Years ago , I was reading  *The Hungry Moon* by Ramsey Campbell   in the downstairs room met to the basement . The door to basement was ajar  nd just as I was getting a rather intense scene I suddenly  heard a bump and I jumped up. The door to the  basement had opened all the way .


----------



## Steve Harrison (Aug 17, 2020)

Stephen King's Pet Sematary and Heart-Shaped Box by his son Joe Hill are the scariest books I've ever read. After the first few chapters of each I could only read them in daylight!


----------



## Vladd67 (Aug 17, 2020)

For a split second I miss read the title of the thread and thought it was a travel thread.




Pronounced Reding


----------



## -K2- (Aug 17, 2020)

Re-reading anything I wrote. It's scary that so much ignorance and a lack of talent could reside in a single person. Horrifying... 

K2


----------



## nixie (Aug 17, 2020)

-K2- said:


> Re-reading anything I wrote. It's scary that so much ignorance and a lack of talent could reside in a single person. Horrifying...
> 
> K2


*SLAP*


----------



## kythe (Aug 17, 2020)

My scariest moment was from a story my teacher read to the class in 3rd grade.  I remember some kids staying in this haunted mansion and every night when the clock struck midnight, a weird ghost with emerald green eyes would appear.  One day they decided to explore to see where it came from.  They found a hidden passage behind the clock and there were two trunks.  One contained elaborate costume clothes, and in the second - the ghost itself!

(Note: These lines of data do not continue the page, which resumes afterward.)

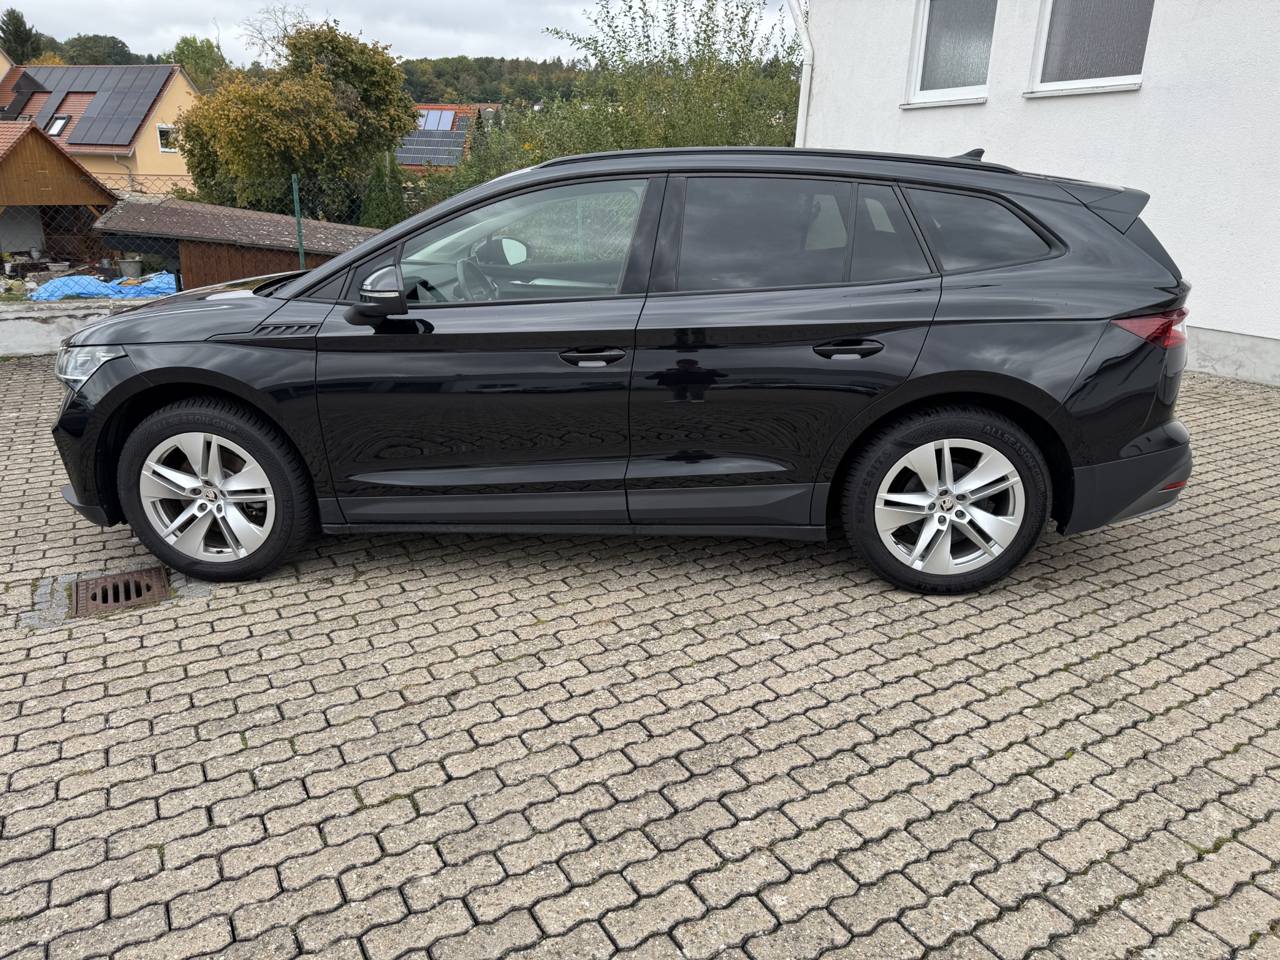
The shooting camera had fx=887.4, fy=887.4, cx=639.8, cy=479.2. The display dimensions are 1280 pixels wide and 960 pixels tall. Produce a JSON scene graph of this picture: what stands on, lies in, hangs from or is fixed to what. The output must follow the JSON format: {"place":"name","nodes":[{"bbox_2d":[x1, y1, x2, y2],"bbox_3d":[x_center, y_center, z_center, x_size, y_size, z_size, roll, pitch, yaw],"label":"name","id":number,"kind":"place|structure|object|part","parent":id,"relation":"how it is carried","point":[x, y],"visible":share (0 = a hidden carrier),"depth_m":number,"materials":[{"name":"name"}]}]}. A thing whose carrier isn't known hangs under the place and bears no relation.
{"place":"outdoors","nodes":[
{"label":"outdoors","id":0,"kind":"place"},
{"bbox_2d":[0,120,118,273],"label":"wooden shed","id":1,"kind":"structure","parent":0,"point":[62,157],"depth_m":19.68,"materials":[{"name":"brown wood"}]},
{"bbox_2d":[0,295,154,356],"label":"low wall","id":2,"kind":"structure","parent":0,"point":[80,313],"depth_m":8.07,"materials":[{"name":"white concrete"}]},
{"bbox_2d":[18,171,434,274],"bbox_3d":[-4.610,-2.601,9.634,8.682,1.522,0.113,-9,21,-25],"label":"wire fence","id":3,"kind":"object","parent":2,"relation":"in","point":[300,251],"visible":0.49,"depth_m":9.64,"materials":[{"name":"metal"}]},
{"bbox_2d":[290,173,304,269],"bbox_3d":[-3.407,-2.357,8.909,0.074,1.388,0.087,-9,21,-25],"label":"fence post","id":4,"kind":"object","parent":2,"relation":"attached to","point":[298,219],"visible":0.65,"depth_m":8.83,"materials":[{"name":"green metal"}]},
{"bbox_2d":[0,60,199,192],"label":"yellow house","id":5,"kind":"structure","parent":0,"point":[147,154],"materials":[{"name":"paint"}]},
{"bbox_2d":[1,70,51,120],"bbox_3d":[-25.132,-15.316,35.865,1.869,2.225,2.451,-9,21,-25],"label":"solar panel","id":6,"kind":"object","parent":5,"relation":"on","point":[30,82],"visible":0.76,"depth_m":35.75,"materials":[{"name":"black glass"}]},
{"bbox_2d":[46,113,71,136],"bbox_3d":[-22.067,-13.416,33.625,0.861,0.814,0.886,-9,21,-25],"label":"skylight","id":7,"kind":"object","parent":5,"relation":"in","point":[54,127],"visible":0.75,"depth_m":33.73},
{"bbox_2d":[8,63,167,143],"bbox_3d":[-24.178,-16.080,37.857,6.216,3.515,6.047,-9,21,-25],"label":"solar panel","id":8,"kind":"object","parent":5,"relation":"on","point":[117,71],"visible":0.84,"depth_m":37.62,"materials":[{"name":"black glass"}]},
{"bbox_2d":[156,125,174,151],"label":"window","id":9,"kind":"structure","parent":5,"relation":"in","point":[168,130],"depth_m":35.02,"materials":[{"name":"white"}]},
{"bbox_2d":[89,194,381,291],"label":"shed","id":10,"kind":"structure","parent":0,"point":[160,205],"depth_m":12.85,"materials":[{"name":"brown wood"}]},
{"bbox_2d":[0,0,794,66],"label":"sky","id":11,"kind":"structure","parent":0,"point":[189,4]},
{"bbox_2d":[396,104,502,172],"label":"house","id":12,"kind":"structure","parent":0,"point":[425,111],"materials":[{"name":"brick"}]},
{"bbox_2d":[416,108,455,131],"bbox_3d":[-10.203,-17.419,43.016,1.777,1.121,2.210,-9,21,-25],"label":"solar panel","id":13,"kind":"object","parent":12,"relation":"on","point":[449,119],"visible":0.71,"depth_m":42.99,"materials":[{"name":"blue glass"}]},
{"bbox_2d":[400,111,472,165],"bbox_3d":[-9.677,-15.420,39.861,4.671,2.970,4.631,-9,21,-25],"label":"solar panel","id":14,"kind":"object","parent":12,"relation":"on","point":[417,140],"visible":0.52,"depth_m":39.70,"materials":[{"name":"glass"}]},
{"bbox_2d":[398,54,583,109],"label":"wooded hill","id":15,"kind":"structure","parent":0,"point":[475,100],"materials":[{"name":"green plant"}]},
{"bbox_2d":[0,355,1279,959],"label":"paved yard","id":16,"kind":"structure","parent":0,"point":[918,638],"materials":[{"name":"grey brick"}]},
{"bbox_2d":[70,566,170,616],"bbox_3d":[-2.044,0.454,3.494,0.350,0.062,0.425,-9,21,-25],"label":"drain grate","id":17,"kind":"object","parent":16,"relation":"in","point":[128,582],"visible":0.82,"depth_m":3.49,"materials":[{"name":"brown metal"}]},
{"bbox_2d":[48,145,1204,598],"bbox_3d":[-0.086,-0.633,3.986,4.516,1.606,1.915,2,19,2],"label":"black car","id":18,"kind":"object","parent":16,"relation":"on","point":[350,262],"visible":0.99,"depth_m":3.26,"materials":[{"name":"black metal"}]},
{"label":"headlight","id":19,"kind":"part","parent":18,"relation":"part of","materials":[{"name":"clear plastic"}]},
{"label":"wheel","id":20,"kind":"part","parent":18,"relation":"part of","materials":[{"name":"black rubber"}]},
{"label":"steering wheel","id":21,"kind":"part","parent":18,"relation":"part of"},
{"label":"front door window","id":22,"kind":"part","parent":18,"relation":"part of","materials":[{"name":"clear glass"}]},
{"label":"front door handle","id":23,"kind":"part","parent":18,"relation":"part of","materials":[{"name":"black metal"}]},
{"label":"door window","id":24,"kind":"part","parent":18,"relation":"part of","materials":[{"name":"black glass"}]},
{"label":"door handle","id":25,"kind":"part","parent":18,"relation":"part of","materials":[{"name":"black metal"}]},
{"label":"wheel","id":26,"kind":"part","parent":18,"relation":"part of","materials":[{"name":"black rubber"}]},
{"label":"quarter window","id":27,"kind":"part","parent":18,"relation":"part of","materials":[{"name":"black glass"}]},
{"label":"bumper","id":28,"kind":"part","parent":18,"relation":"part of","materials":[{"name":"black plastic"}]},
{"bbox_2d":[796,0,1279,386],"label":"white building","id":29,"kind":"structure","parent":0,"point":[1145,90],"depth_m":7.78,"materials":[{"name":"white paint"}]},
{"bbox_2d":[787,0,814,151],"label":"drainpipe","id":30,"kind":"object","parent":29,"relation":"attached to","point":[804,92],"visible":0.51,"depth_m":10.38,"materials":[{"name":"white"}]},
{"bbox_2d":[905,0,997,106],"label":"window","id":31,"kind":"structure","parent":29,"relation":"in","point":[923,41],"depth_m":8.68,"materials":[{"name":"white"}]},
{"bbox_2d":[1029,0,1154,96],"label":"window","id":32,"kind":"structure","parent":29,"relation":"in","point":[1098,82],"depth_m":7.56,"materials":[{"name":"white"}]},
{"label":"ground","id":33,"kind":"structure","parent":0},
{"bbox_2d":[0,8,44,65],"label":"conifer tree","id":34,"kind":"object","parent":33,"relation":"on","point":[17,36],"visible":0.39,"depth_m":54.05,"materials":[{"name":"green plant"}]},
{"bbox_2d":[56,33,136,65],"bbox_3d":[-39.102,-28.059,64.876,7.002,8.303,7.088,-9,21,-25],"label":"tree","id":35,"kind":"object","parent":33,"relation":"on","point":[85,44],"visible":0.47,"depth_m":62.40,"materials":[{"name":"green plant"}]},
{"bbox_2d":[30,270,179,301],"bbox_3d":[-8.673,-3.155,14.633,2.644,0.473,1.815,-9,21,-25],"label":"blue tarp","id":36,"kind":"object","parent":33,"relation":"on","point":[67,280],"visible":0.51,"depth_m":14.20,"materials":[{"name":"blue plastic"}]},
{"bbox_2d":[119,255,143,278],"bbox_3d":[-9.507,-3.939,16.628,0.423,0.420,0.431,-9,21,-25],"label":"bucket","id":37,"kind":"object","parent":33,"relation":"on","point":[134,264],"visible":0.94,"depth_m":16.47,"materials":[{"name":"grey"}]},
{"bbox_2d":[170,35,231,91],"bbox_3d":[-27.723,-23.245,56.619,5.590,9.187,5.995,-9,21,-25],"label":"tree","id":38,"kind":"object","parent":33,"relation":"on","point":[197,49],"visible":0.44,"depth_m":54.64,"materials":[{"name":"green plant"}]},
{"bbox_2d":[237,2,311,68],"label":"bare tree","id":39,"kind":"object","parent":33,"relation":"on","point":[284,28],"visible":0.39,"depth_m":42.02,"materials":[{"name":"plant"}]},
{"bbox_2d":[175,16,415,219],"bbox_3d":[-8.362,-7.970,21.931,5.323,6.286,5.240,-9,21,-25],"label":"tree","id":40,"kind":"object","parent":33,"relation":"on","point":[409,100],"visible":0.93,"depth_m":20.42,"materials":[{"name":"green plant"}]},
{"bbox_2d":[360,150,405,229],"bbox_3d":[-5.282,-5.467,18.405,1.152,2.614,1.207,-9,21,-25],"label":"conifer shrub","id":41,"kind":"object","parent":33,"relation":"on","point":[377,179],"visible":0.49,"depth_m":18.02,"materials":[{"name":"green plant"}]},
{"bbox_2d":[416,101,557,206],"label":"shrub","id":42,"kind":"object","parent":33,"relation":"on","point":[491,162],"visible":0.33,"depth_m":18.66,"materials":[{"name":"green plant"}]},
{"bbox_2d":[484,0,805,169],"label":"tree","id":43,"kind":"object","parent":33,"relation":"on","point":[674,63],"visible":0.53,"depth_m":13.93,"materials":[{"name":"green plant"}]}
]}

Then my teacher stopped reading the story, because she was trying to get us interested in reading independently.  So if we wanted to know what happened, we would have to read it ourselves.

I was so scared of this story I never finished it.  But I have spent years now thinking about it and wishing I had just read it to see how the story resolved.  But I don't know the title or author, so it remains an unsolved mystery.


----------



## Guttersnipe (Aug 21, 2020)

Two scenes from It by Stephen King: Eddie Corcoran's fate and Patrick Hockstetter's fate.


----------